Он писал о ночи, метавшейся в весенней лихорадке, о звездах, что «как сыпь на коже голубой»; он полагал, что яркая необычность слов — это и есть поэзия. А перед рассветом, уже истерзанный сомнениями и поисками, снимал с полки Пушкина и открывал первое попавшееся:
Пора, мой друг, пора! покоя сердце просит —
Летят за днями дни, и каждый час уносит
Частичку бытия…
Это было просто до слез, и Эдуарду начинали казаться жалкими и ничтожно бездарными все его собственные «лихорадочные ночи» и «трепетные ресницы», вся эта пестрота и нагромождения образов.
В первый день службы на «Баклане» он дал себе слово не написать ни одной пары рифмованных строк о море, но, конечно, не удержался, и лейтенант Белоконь, случайно узнавший об этом, сам отвел его в редакцию. («У меня там есть один знакомый, тоже любитель футбола. Он, по-моему, кое-что понимает в стихах»).
Они поднимались на третий этаж по лестнице, пропитанной запахами газетной краски, и Климачков замирал от ужаса: если б не лейтенант, он и шагу сюда не шагнул бы. А Белоконь привел его к своему знакомому подполковнику с веселыми серыми глазами.
— Вот, Иван Андреевич, послушайте… А я, с вашего разрешения, пойду — у меня дела в городе. Вы доберетесь один на корабль, Климачков? Ну, желаю успеха.
Он ушел, а подполковник сказал:
— Что ж, читайте.
— Как… прямо здесь? — растерялся Климачков.
— А где же? — удивленно посмотрел на него офицер. И Климачков подчинился, только дрожь в голосе все-таки выдавала его волнение.
Когда наклоняется палуба
И мир подпираешь плечом,
Мы верим:
что с нами ни стало бы, —
Матросы, нам все нипочем!
— А что? — произнес подполковник. — Непло-о-хо. Ну-ка дальше.
Теперь Климачков читал уже увереннее, он торопился убедить самого себя, что это, должно быть, и в самом деле неплохо, — если подполковник так говорит. Читал он немного нараспев, не замечая, что покачивается:
Когда разъяренными бивнями
Бьют волны в стальные борта
И небо срывается ливнями, —
Матросы, нам все ни черта!
— Вот это «ни черта» вы, пожалуй, уберите, уберите, — заторопился подполковник.

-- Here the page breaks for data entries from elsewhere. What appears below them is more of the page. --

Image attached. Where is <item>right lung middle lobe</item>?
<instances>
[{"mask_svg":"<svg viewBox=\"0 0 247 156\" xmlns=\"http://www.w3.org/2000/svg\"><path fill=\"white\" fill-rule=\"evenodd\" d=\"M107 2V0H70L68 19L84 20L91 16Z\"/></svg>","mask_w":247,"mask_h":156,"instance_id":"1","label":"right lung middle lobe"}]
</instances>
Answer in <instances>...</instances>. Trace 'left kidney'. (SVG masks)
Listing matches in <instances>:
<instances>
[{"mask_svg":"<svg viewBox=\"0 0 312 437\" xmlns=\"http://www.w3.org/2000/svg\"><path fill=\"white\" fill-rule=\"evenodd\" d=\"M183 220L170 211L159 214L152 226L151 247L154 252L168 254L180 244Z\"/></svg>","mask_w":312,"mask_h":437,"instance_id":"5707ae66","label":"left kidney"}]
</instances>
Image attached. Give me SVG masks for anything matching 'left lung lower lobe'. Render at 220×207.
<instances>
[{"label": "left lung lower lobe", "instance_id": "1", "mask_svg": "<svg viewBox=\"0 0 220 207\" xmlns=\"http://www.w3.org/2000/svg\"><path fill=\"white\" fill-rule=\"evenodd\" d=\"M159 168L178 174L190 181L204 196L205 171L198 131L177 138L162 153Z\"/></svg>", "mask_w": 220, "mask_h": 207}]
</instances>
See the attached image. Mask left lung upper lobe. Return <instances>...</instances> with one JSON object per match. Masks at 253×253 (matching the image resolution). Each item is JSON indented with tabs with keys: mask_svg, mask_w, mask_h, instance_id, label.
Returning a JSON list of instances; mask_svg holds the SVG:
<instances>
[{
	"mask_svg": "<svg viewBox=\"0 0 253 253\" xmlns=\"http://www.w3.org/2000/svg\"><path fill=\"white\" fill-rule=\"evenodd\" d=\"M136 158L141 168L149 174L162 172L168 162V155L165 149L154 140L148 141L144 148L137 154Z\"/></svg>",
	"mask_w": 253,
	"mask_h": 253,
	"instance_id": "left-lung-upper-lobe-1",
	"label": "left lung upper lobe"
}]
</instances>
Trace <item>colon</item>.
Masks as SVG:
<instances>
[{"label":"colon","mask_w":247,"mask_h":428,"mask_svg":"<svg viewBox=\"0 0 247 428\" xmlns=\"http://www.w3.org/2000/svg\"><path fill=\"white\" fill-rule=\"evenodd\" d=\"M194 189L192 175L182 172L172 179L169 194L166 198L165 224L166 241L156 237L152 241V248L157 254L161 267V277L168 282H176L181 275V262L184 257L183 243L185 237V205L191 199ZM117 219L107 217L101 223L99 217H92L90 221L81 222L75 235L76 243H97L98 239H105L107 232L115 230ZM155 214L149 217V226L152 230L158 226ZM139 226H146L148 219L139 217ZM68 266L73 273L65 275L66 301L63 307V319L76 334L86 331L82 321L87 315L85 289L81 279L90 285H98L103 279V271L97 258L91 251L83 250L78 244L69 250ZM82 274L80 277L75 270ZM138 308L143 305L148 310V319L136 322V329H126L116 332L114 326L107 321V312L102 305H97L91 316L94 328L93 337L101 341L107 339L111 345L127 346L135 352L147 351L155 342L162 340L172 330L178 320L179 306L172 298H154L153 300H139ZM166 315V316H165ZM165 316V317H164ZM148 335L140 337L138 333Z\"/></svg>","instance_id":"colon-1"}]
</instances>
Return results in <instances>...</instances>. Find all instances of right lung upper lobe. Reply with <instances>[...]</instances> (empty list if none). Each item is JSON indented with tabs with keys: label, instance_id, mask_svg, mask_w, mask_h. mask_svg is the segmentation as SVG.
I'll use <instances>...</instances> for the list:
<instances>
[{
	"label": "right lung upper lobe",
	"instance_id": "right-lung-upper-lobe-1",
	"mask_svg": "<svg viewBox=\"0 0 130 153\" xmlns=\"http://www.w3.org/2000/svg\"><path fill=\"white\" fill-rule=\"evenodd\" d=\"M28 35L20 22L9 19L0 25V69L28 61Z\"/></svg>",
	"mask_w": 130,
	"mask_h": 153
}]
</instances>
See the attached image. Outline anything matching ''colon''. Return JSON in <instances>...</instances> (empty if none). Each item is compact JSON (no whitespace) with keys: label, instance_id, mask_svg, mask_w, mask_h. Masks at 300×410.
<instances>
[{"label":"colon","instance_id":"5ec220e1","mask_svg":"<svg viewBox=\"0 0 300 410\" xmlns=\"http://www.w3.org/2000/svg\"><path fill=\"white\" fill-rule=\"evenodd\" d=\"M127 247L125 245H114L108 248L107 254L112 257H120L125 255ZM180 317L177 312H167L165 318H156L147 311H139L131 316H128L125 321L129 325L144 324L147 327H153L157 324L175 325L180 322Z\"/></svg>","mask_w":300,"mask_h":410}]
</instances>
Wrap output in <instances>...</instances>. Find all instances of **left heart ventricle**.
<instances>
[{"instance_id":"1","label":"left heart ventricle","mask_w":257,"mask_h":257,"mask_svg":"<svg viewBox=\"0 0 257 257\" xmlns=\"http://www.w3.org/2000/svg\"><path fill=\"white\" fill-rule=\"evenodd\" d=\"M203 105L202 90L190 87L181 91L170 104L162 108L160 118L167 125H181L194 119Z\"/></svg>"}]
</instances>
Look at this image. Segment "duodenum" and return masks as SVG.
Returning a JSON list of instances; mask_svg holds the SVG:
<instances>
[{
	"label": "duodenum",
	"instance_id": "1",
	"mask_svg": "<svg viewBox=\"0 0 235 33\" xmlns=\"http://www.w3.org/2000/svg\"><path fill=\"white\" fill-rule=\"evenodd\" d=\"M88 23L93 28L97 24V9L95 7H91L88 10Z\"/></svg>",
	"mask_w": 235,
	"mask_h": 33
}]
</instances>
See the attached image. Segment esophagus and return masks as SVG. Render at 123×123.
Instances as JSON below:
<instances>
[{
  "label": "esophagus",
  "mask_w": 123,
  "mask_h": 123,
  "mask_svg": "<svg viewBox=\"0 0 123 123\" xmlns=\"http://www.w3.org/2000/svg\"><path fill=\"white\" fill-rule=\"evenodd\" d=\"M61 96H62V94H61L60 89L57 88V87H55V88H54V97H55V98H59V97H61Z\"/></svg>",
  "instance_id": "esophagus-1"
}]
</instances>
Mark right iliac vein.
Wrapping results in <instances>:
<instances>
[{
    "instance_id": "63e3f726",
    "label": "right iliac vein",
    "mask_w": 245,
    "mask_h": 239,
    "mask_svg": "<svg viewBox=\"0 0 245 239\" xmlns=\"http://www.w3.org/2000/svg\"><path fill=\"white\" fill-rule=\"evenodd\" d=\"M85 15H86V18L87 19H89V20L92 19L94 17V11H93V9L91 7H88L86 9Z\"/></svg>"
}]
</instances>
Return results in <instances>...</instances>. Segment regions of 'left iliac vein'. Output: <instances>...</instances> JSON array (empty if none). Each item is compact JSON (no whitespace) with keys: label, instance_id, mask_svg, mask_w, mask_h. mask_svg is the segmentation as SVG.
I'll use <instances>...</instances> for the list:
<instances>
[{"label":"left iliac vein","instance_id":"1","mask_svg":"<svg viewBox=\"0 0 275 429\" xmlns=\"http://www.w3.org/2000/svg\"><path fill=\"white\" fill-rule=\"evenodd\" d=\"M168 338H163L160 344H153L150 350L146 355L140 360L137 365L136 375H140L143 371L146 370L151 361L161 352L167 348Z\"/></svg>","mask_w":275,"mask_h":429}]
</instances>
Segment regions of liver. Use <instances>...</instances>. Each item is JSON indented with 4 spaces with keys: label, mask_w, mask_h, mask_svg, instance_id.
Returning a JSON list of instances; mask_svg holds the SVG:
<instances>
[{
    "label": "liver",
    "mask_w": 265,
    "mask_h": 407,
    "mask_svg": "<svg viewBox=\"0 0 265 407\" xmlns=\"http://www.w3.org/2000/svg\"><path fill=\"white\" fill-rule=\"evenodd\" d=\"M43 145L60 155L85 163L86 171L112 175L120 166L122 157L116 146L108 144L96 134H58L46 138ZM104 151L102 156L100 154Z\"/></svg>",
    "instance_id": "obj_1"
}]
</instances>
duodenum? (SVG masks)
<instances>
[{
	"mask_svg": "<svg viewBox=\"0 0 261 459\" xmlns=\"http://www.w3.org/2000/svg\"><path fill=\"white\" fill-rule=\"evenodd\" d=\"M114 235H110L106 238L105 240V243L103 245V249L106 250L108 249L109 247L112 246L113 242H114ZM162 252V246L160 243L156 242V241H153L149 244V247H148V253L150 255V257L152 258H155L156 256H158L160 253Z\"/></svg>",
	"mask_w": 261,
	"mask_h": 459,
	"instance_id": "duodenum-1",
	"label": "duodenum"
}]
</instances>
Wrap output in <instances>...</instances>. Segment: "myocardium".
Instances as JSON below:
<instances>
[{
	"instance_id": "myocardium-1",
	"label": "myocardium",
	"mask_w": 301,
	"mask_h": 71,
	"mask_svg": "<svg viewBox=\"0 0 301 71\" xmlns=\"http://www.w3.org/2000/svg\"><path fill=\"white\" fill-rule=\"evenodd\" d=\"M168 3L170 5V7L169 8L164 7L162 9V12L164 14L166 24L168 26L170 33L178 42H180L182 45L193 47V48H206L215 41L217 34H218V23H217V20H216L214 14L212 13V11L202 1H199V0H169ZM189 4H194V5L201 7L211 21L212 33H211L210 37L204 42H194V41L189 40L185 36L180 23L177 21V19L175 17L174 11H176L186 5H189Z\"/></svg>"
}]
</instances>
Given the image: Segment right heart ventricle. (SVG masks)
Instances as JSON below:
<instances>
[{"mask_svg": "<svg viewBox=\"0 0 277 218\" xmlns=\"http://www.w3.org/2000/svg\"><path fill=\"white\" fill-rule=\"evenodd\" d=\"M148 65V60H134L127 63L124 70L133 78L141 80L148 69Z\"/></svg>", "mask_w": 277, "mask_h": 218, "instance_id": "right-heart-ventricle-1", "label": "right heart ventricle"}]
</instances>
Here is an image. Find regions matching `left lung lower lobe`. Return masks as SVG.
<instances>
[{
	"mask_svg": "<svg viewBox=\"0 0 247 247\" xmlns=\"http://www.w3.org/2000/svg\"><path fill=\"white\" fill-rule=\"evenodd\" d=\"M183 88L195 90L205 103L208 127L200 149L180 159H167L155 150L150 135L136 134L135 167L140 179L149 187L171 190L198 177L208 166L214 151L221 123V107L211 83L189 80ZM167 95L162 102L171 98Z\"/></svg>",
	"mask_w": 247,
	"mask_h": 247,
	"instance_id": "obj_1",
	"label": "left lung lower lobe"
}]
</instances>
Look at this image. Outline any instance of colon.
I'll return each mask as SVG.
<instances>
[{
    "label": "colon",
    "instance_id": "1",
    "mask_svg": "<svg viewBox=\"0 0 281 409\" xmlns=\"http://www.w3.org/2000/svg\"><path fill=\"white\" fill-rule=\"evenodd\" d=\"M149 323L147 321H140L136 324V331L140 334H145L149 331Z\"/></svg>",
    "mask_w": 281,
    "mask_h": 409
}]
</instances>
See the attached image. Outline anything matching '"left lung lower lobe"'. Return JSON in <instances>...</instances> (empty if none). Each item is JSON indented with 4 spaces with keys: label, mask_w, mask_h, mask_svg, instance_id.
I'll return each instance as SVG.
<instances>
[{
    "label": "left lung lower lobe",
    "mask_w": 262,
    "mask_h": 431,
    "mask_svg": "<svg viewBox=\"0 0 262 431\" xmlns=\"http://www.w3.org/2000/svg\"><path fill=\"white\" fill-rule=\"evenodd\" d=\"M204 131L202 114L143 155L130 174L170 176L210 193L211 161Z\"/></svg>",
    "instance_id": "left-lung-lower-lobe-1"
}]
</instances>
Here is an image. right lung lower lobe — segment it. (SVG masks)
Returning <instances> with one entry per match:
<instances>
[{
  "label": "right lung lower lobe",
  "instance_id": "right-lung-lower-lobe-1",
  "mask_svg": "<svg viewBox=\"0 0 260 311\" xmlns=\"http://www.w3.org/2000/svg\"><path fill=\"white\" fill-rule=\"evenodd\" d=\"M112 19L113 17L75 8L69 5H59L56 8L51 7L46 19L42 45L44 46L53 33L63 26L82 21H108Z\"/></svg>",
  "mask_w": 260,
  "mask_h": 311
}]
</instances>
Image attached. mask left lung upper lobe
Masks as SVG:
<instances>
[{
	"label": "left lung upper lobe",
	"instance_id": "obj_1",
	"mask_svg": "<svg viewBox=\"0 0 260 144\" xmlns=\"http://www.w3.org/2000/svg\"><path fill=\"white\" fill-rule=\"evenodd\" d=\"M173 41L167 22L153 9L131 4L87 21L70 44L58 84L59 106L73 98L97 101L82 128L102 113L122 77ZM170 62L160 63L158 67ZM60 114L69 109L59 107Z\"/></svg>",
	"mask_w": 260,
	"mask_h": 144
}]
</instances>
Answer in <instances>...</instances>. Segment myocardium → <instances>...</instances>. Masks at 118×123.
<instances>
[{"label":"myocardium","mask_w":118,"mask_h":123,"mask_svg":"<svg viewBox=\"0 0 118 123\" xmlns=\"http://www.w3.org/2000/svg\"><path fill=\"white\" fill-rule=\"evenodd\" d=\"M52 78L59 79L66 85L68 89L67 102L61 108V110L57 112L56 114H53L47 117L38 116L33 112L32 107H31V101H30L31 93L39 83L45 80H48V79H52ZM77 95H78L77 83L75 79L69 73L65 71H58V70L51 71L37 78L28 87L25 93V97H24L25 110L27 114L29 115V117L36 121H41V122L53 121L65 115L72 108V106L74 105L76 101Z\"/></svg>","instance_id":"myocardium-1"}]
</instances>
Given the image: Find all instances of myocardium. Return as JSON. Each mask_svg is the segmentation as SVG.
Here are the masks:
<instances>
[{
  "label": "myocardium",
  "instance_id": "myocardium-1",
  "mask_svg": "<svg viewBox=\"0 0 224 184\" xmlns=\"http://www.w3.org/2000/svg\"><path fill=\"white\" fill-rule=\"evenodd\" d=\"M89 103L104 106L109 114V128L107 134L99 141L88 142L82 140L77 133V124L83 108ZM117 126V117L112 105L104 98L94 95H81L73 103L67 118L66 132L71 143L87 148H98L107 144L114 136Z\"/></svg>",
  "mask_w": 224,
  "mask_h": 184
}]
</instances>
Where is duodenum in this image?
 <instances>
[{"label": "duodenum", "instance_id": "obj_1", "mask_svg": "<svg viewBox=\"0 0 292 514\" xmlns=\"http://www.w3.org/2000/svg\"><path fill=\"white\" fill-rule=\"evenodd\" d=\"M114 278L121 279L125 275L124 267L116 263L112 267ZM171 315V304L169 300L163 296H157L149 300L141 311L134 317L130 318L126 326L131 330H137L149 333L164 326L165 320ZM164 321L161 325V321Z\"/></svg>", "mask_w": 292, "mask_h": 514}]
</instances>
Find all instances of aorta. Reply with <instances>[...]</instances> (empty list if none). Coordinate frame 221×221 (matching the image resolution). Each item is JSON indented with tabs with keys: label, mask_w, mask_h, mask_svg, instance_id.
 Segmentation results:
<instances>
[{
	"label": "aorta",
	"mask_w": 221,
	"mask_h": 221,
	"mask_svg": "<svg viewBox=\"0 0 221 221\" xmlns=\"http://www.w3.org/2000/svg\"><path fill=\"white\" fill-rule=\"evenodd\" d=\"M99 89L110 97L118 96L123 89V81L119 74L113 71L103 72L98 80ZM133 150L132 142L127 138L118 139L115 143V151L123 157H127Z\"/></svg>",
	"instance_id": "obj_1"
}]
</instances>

И Климачков даже удивился: офицер разговаривает с ним, как с настоящим поэтом.
Когда в ураганную, синюю
Я с палубы в бездну лечу,
Я знаю: отныне всесилен я
И все мне теперь по плечу! —
уже совсем уверенно закончил Климачков.
Подполковник поднялся:
— Ну что ж, я рад был послушать вас. Оставьте, на будущей неделе мы это дадим. Только «чертей», — напомнил он, — пожалуйста, куда-нибудь… подальше. Вам тут и работы всей на пять минут…
Он говорил и все поглядывал на часы: видно, Климачков оторвал его от других, более важных дел.